テンプレート × AIコーディングが生む、新しい開発体験
CopilotやCursorのようなAIコーディング支援ツールを、テンプレート構造の理解の上で使えば、その効果は一段と高まります。
具体的には:
- 「このファイル内のこの関数だけ改修して」「この構造に従って別のエンドポイントを追加して」といった構造ガイド付きプロンプトを与えることで、AIによるコード生成の精度と一貫性が向上する
- 認証、オブザーバビリティ、サーバレスデプロイなどをテンプレートが担保してくれるため、開発者はAIロジックとUXに集中できる
- 自動化されたデプロイパイプラインにより、1コマンドでアプリを完成させるというスピードと再現性の高い開発体験が実現できる
活用事例:テンプレートを拡張して「プロジェクトファイル対応AI」に
筆者自身もこのテンプレートを用いて、以下のようなカスタマイズを試みました。
- 目的:構造化データだけでなく、テキストで書かれたプロジェクトファイルを取り込み
- 機能変更:AIがテキストを読み取り、適した図(ガントチャートやフローチャートなど)を自動的に生成して、チャットで修正を行える。フローチャートなどから重要なポイントがどこなのか解釈して指摘する
- カスタマイズポイント:データ変換処理、LLMプロンプト、入力形式(テキスト・Markdown)、UIの一部調整
- 実際の操作シーン
例:「テキストを読み込ませる→ フローチャートが生成される→チャットでフローチャートを編集」
テンプレートの構造が明快だからこそ、「どこをどう変更すればよいか」が明確で、アプリとAIロジックの開発に集中できました。デプロイパイプラインもそのままで、この裏では認証系やモニタリング機能も実装済みです。迷わず必要な拡張が実装できました。まさに、道筋のあるAI開発です。
「テンプレートが地図になる」ことの意味
本質的には、生成AI開発とは「未知の地形を踏破する」作業です。AIプロンプトの設計、生成文の制御、業務データとの融合、どれもが実験的で手探りになりがちです。

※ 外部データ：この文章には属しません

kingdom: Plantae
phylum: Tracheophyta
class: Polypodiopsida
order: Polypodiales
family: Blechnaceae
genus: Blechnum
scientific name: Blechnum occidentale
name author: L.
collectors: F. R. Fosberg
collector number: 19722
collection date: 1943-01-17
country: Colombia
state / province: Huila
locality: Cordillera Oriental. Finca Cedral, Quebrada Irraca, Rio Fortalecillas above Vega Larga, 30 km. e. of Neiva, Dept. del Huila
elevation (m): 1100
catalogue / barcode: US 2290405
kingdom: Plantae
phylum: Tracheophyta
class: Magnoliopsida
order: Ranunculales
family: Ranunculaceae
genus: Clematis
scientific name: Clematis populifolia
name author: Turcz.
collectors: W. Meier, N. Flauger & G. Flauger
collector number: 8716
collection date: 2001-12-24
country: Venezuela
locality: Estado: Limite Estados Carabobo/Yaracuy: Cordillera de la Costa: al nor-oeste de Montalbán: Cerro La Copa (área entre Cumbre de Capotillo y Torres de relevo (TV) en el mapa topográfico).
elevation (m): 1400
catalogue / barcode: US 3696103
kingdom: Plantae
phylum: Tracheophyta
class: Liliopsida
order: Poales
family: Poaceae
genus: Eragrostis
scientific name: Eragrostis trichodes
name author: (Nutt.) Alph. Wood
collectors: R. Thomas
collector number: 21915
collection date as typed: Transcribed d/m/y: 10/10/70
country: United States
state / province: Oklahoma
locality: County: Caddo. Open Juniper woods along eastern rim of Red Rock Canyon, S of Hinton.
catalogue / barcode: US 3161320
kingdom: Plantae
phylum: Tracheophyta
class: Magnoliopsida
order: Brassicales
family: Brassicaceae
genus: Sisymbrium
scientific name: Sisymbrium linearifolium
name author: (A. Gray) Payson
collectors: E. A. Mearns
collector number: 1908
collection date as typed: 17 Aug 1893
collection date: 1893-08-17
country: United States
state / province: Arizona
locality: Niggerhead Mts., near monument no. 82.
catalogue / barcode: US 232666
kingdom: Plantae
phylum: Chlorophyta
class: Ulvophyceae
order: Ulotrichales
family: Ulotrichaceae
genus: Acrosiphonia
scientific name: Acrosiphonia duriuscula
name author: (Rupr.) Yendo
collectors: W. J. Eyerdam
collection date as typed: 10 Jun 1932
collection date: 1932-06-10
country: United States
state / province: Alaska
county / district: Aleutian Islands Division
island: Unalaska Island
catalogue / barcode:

だからこそ、DataRobotのAIテンプレートは、単なるスターターキットではありません。複数の企業、業種、実運用から得られた構造知と実装知を結晶化した「設計図」です。
このテンプレートという「地図と道筋」があることで、開発者は余計な迷いなく、もっとも価値のある場所、「自社の知見」、「ドメインのユースケース」、「顧客体験の構築」に集中できるのです。
おわりに:テンプレートとAIは共に進化する
AIコーディング技術は今後さらに高度化し、アプリの全構成を理解して生成できる日も近づいています。しかし、現時点でエンタープライズレベルの生成AIアプリを安定的に実装するためには、「テンプレートによる構造と標準」が不可欠です。
DataRobotはこれからも、AI開発者にとっての最良の地図と道筋を提供し続けていきます。